In the early days of Apple, Steve Jobs was asked what he was hoping to accomplish by starting a company. And his answer was, "I want to make a dent in the universe."

I’ve spent my whole life being inspired by people who make a dent in the universe. Most of my career has been working with and backing those people, and philanthropically I try to make my own small dent, as well.

I’m interested in brilliant founders cracking hard problems to address intense market pain points.

I’m always looking for innovative uses of technology to solve age-old problems, whether that’s in IT infrastructure, cybersecurity, consumer finance, or precision medicine.

For me, it’s about the people. It's not the folks with the résumés. It's not necessarily the folks with the experience. It's that DNA - scrappiness, sharp, frugal, obsessively driven, inquisitive, never satisfied.

Great founders are fixed on thrilling customers. They're focused on metrics, and are always improving and iterating. They are not distracted by ego or title envy.

We’re at the most disruptive point in 20 years in IT infrastructure because the core set of enabling technologies are hitting their exponential inflection point all at the same time.

The cost and power of commodity computing is making obsolete a whole generation of hardware companies, the world's switching from hardware to software, and it's causing a massive upheaval of hundreds of billions of market cap over the next 10 years. And that's hugely interesting.

I grew up hiking, climbing, hunting with my dad in the freezing cold mountains of Maine. He was an outdoorsman, and that was always inspirational.

When I came out here into the high-paced technology whirlwind of Silicon Valley, I missed that wilderness element. And that's what led me to discover Montana.

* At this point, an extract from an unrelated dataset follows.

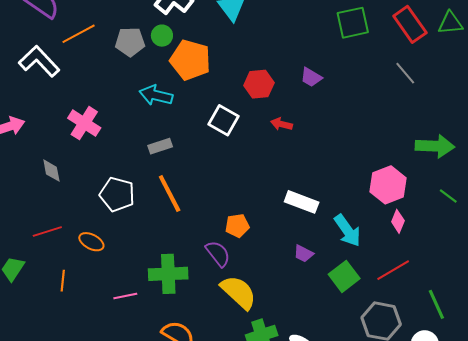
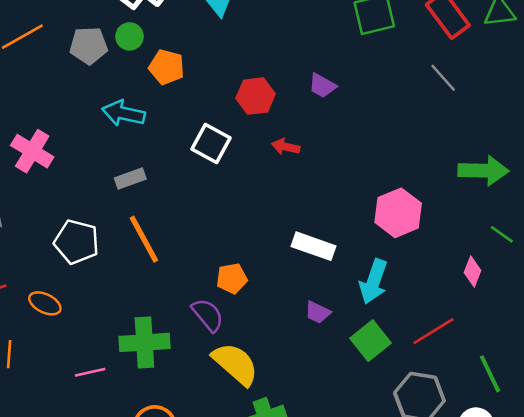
orange pentagon: (190, 60) -> (167, 67), size x0.7
pink hexagon: (388, 185) -> (398, 213), moved
pink diamond: (398, 221) -> (473, 272), moved
cyan arrow: (347, 231) -> (374, 282), turned 56

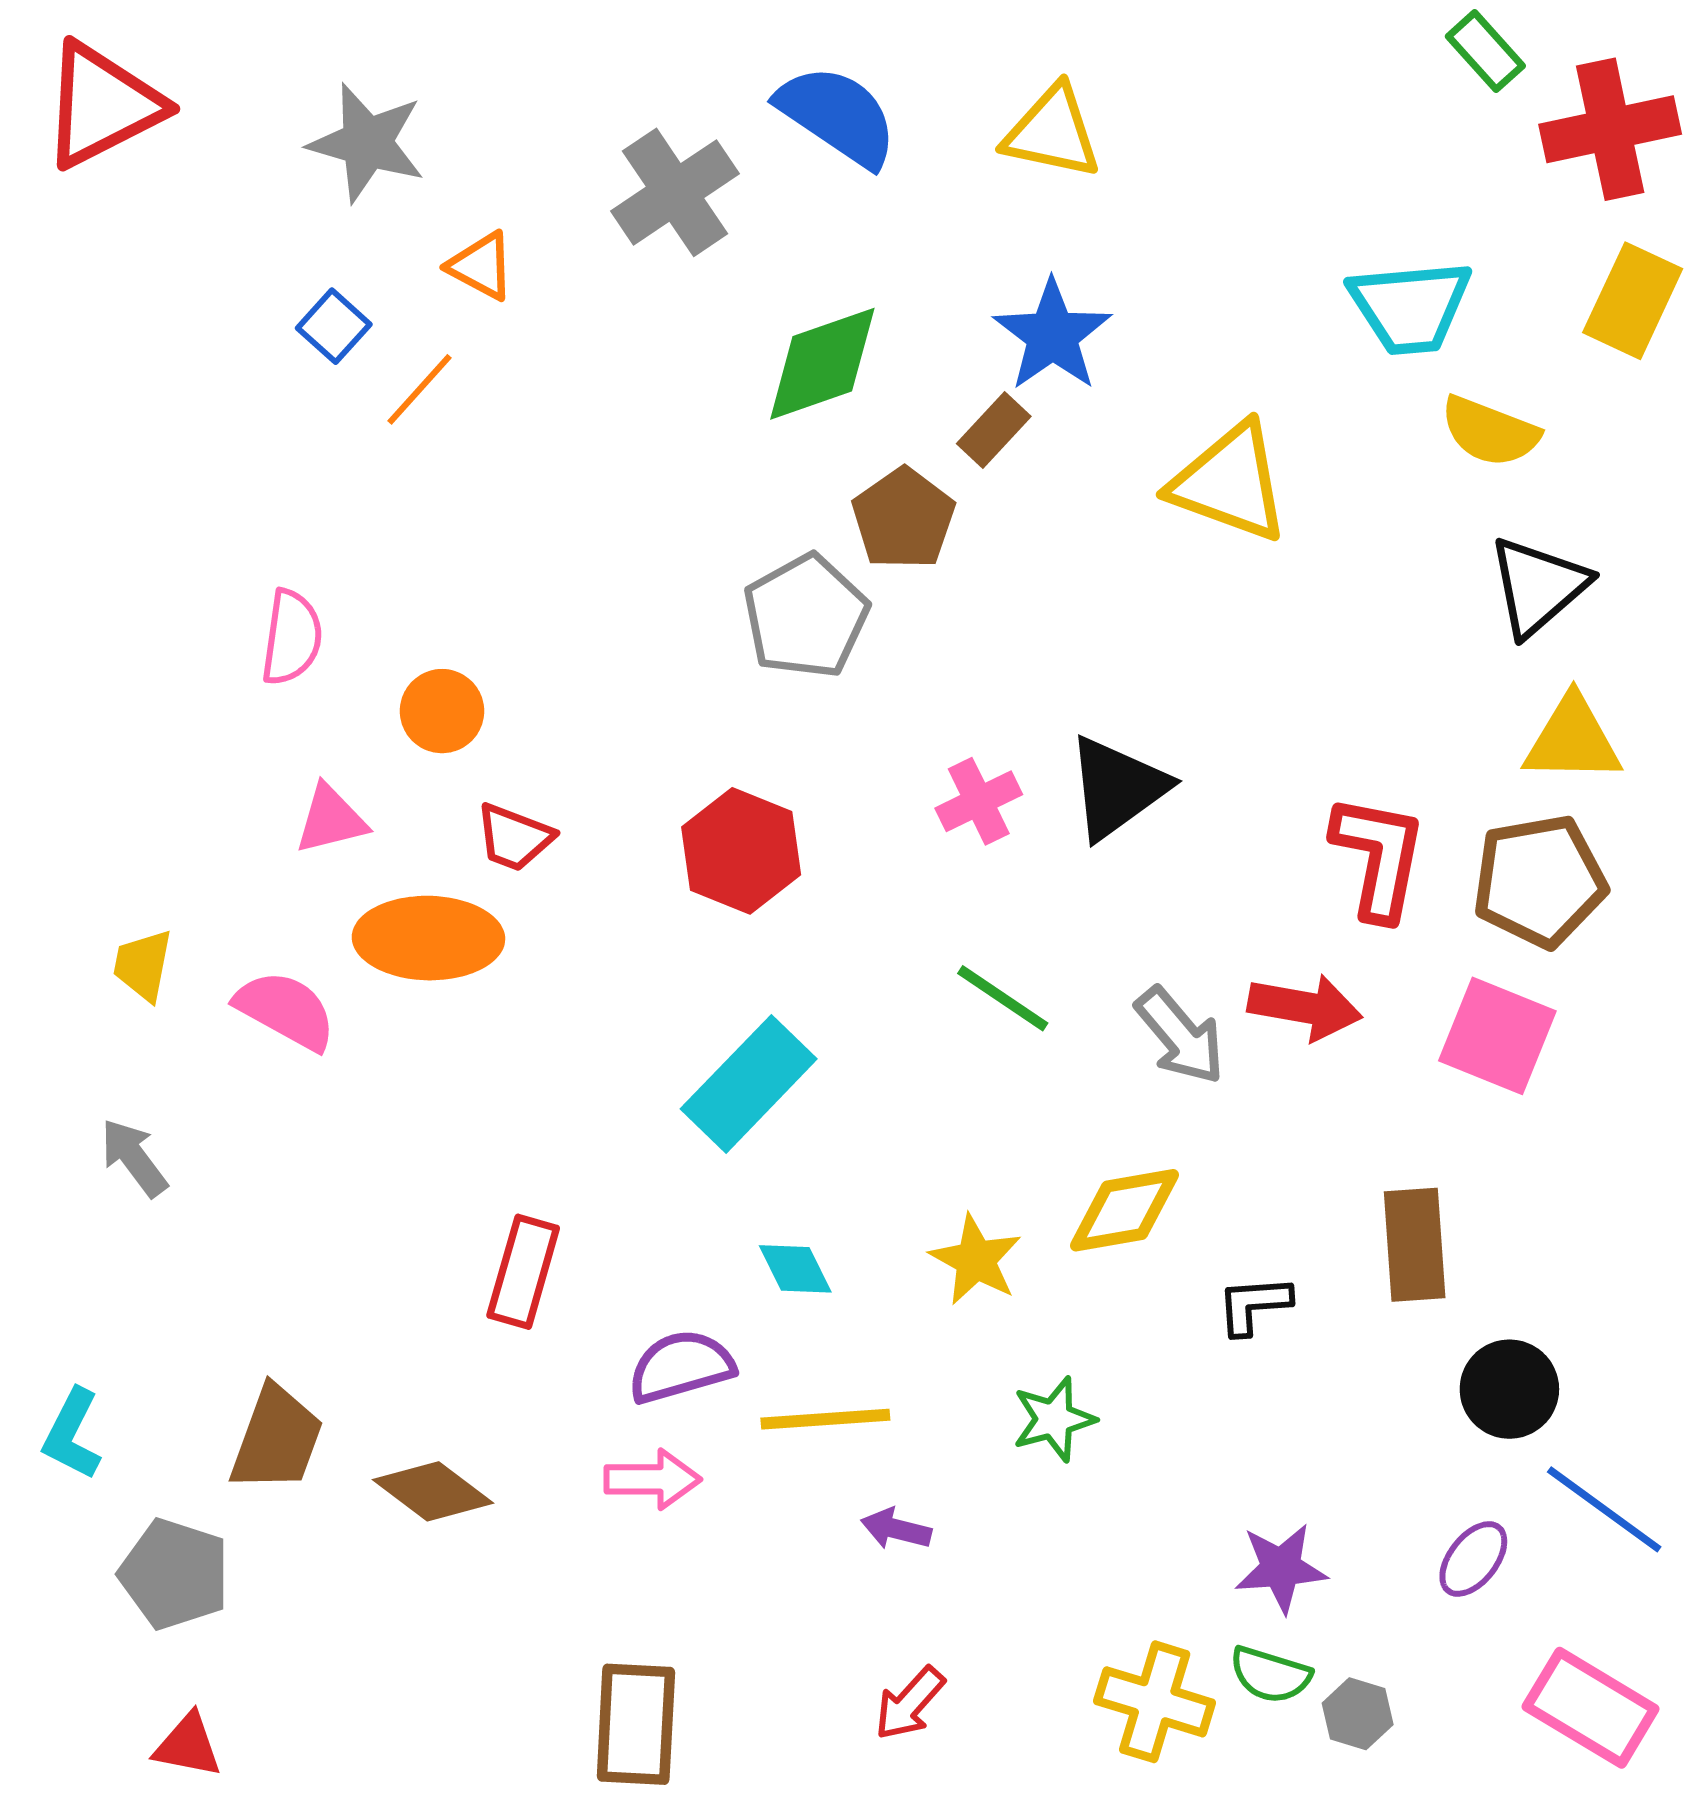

Now I spend as much time there as I can.

It’s a relief valve, being out in the woods or on the trail. It’s the perfect counterbalance to my day job.

Cybersecurity has rapidly become one of the most important issues in technology. It's an escalating arms race with no end in site. The attacks are always going to get more sophisticated, and the defense will always have to get more sophisticated.

On the bio side — precision medicine, bioinformatics, especially around oncology — we’re seeing for the first time the rate of discovery going almost vertical, due to the dramatic drop in the cost of sequencing. It was $1 billion 10 years ago; it’ll be approaching $100 very soon.

The convergence of electrical engineering and computer science and biology, adding data to all the wet stuff, is causing this explosive level of innovation and discovery — of new approaches to solving fundamental human problems like cancer and disease and longevity.

I always look for extreme challenges. The most rewarding thing for me, both personally and with entrepreneurs, is to tackle something extremely difficult and conquer it.

I joined Sequoia after doing a startup we’d funded. I was an early employee, helped design the product and head engineering, and after we were acquired Sequoia brought me on in '96.

Got off to a fast start. I was here a week, two weeks. Didn’t know what I didn’t know, so I thought, "Well, I’m not really sure what a venture capitalist does, but I know how to create great products.” Because that's what I’d done in networking.

So I reconnected with a good friend of mine, who had always been a brilliant idea guy. We met and he starts to scribble up on the board his latest idea....which we then seed funded with $300k. That idea turned into Redback Networks.

As a board member I’ve now helped over 50 founding teams get their early-stage startups off the ground.

I love helping people solve hard problems — whether it's technology entrepreneurs trying to disrupt industries, or a Rocky Mountain community desperate for search-and-rescue resources or facing major land conversation challenges. Or any other problem where creativity and philanthropy could be the solution.